__Exercise objective__.
In the text on Apple's CEO and the FBI, what does the FBI want Apple to build?
(Exercise text Opens)
Apple CEO stands firm against the FBI, says a backdoor software could be a threat to national securityAbc News aired an exclusive interview with Apple CEO Tim Cook on February 24 regarding his decision against the Federal Bureau of Investigation (FBI). The FBI wants Apple to build a backdoor entrance to San Bernardino shooter’s iPhone. However, according to Mr. Cook, the “software equivalent to cancer” would put everyone at risk.
According to the FBI and the victim’s families, the phone may possess vital information, names, and data that may stop future terrorist activities. However, Mr. Cook believes that the software might be abused if it gets in wrong hands, which would subsequently put the privacy and national security of every iPhone user at stake. It would even jeopardize the rights of international users.
"The only way to get information at least currently, the only way we know would be to write a piece of software that we view as sort of the equivalent of cancer. We think it is bad news to write. We would never write it. We have never written it and that is what is at stake here. We believe that is a very dangerous operating system," He said.
(Exercise text Closes)
(Extracted entries Opens)
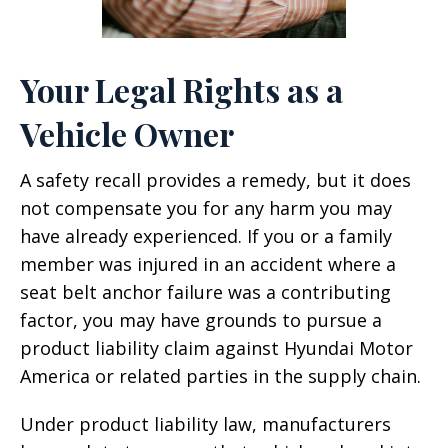
Your Legal Rights as a
Vehicle Owner
A safety recall provides a remedy, but it does
not compensate you for any harm you may
have already experienced. If you or a family
member was injured in an accident where a
seat belt anchor failure was a contributing
factor, you may have grounds to pursue a
product liability claim against Hyundai Motor
America or related parties in the supply chain.
Under product liability law, manufacturers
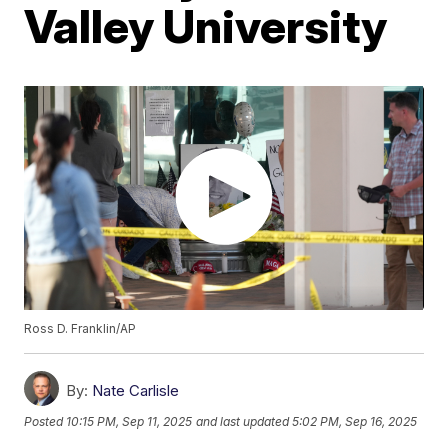
Valley University
Ross D. Franklin/AP
By:
Nate Carlisle
Posted
10:15 PM, Sep 11, 2025
and last updated
5:02 PM, Sep 16, 2025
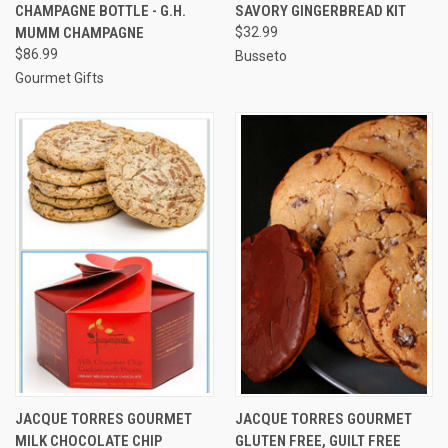
CHAMPAGNE BOTTLE - G.H.
SAVORY GINGERBREAD KIT
MUMM CHAMPAGNE
$32.99
$86.99
Busseto
Gourmet Gifts
JACQUE TORRES GOURMET
JACQUE TORRES GOURMET
MILK CHOCOLATE CHIP
GLUTEN FREE, GUILT FREE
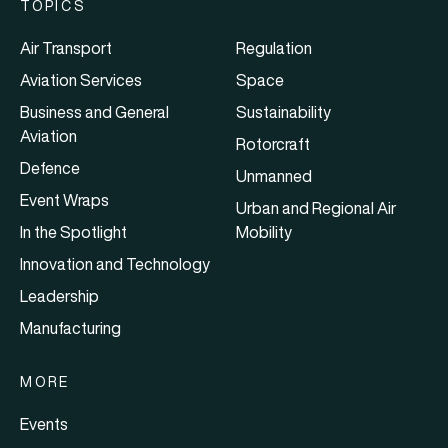
TOPICS
Air Transport
Regulation
Aviation Services
Space
Business and General
Sustainability
Aviation
Rotorcraft
Defence
Unmanned
Event Wraps
Urban and Regional Air
In the Spotlight
Mobility
Innovation and Technology
Leadership
Manufacturing
MORE
Events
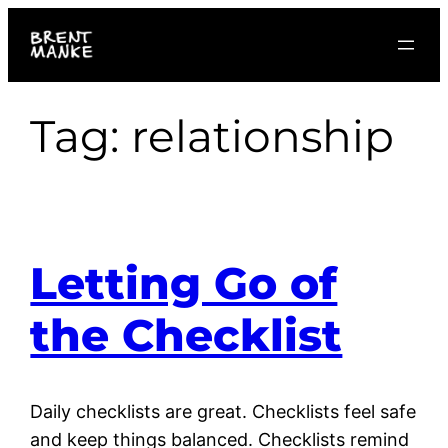
Skip
to
content
Tag:
relationship
Letting Go of
the Checklist
Daily checklists are great. Checklists feel safe
and keep things balanced. Checklists remind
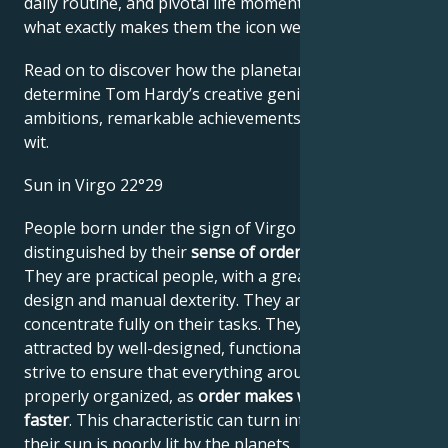
daily routine, and pivotal life moments – revealing
what exactly makes them the icon we admire
Read on to discover how the planetary forces align to
determine Tom Hardy’s creative genius, career
ambitions, remarkable achievements, wisdom, and
wit.
Sun in Virgo 22°29
People born under the sign of Virgo are
distinguished by their
sense of order and system
.
They are practical people, with a great sense of
design and manual dexterity. They are always able to
concentrate fully on their tasks. They tend to be
attracted by well-designed, functional systems and
strive to ensure that everything around them is
properly organized, as
order makes work easier and
faster
. This characteristic can turn into pedantry if
their sun is poorly lit by the planets.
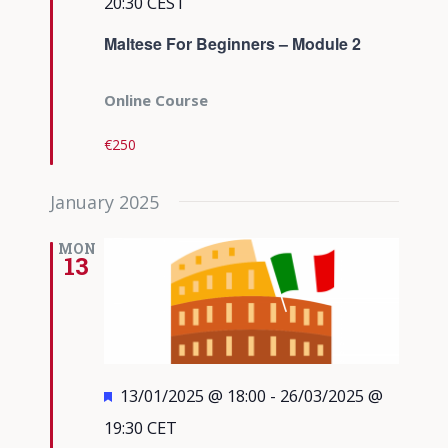
20:30
CEST
Maltese For Beginners – Module 2
Online Course
€250
January 2025
MON
13
Featured
13/01/2025 @ 18:00
-
26/03/2025 @
19:30
CET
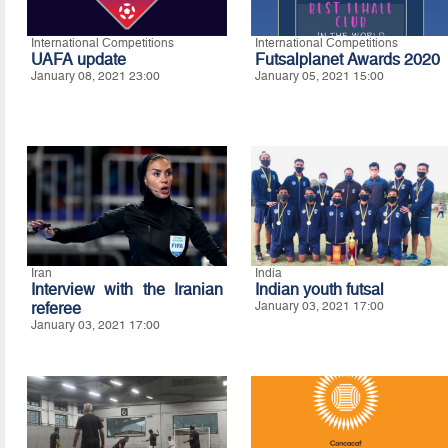
International Competitions
International Competitions
UAFA update
Futsalplanet Awards 2020
January 08, 2021 23:00
January 05, 2021 15:00
Iran
India
Interview with the Iranian
Indian youth futsal
referee
January 03, 2021 17:00
January 03, 2021 17:00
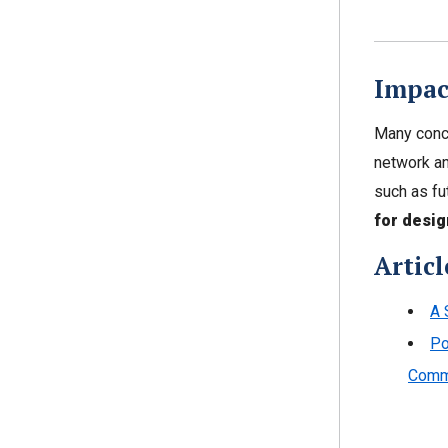
Impac
Many conce
network an
such as fu
for desig
Articl
A 
Po
Comm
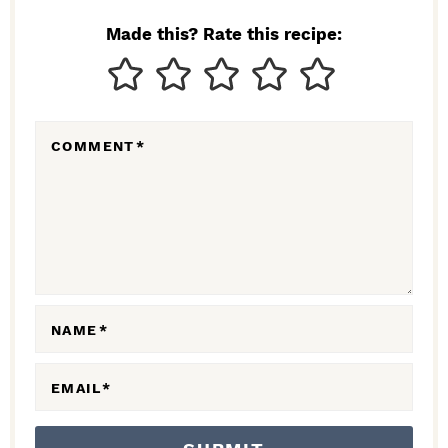
N
Made this? Rate this recipe:
T
E
R
COMMENT
*
A
C
T
I
O
N
NAME
*
S
EMAIL
*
(Extracted entries Closes)
__Exercise solution__.
A backdoor entrance to the San Bernardino shooter's iPhone.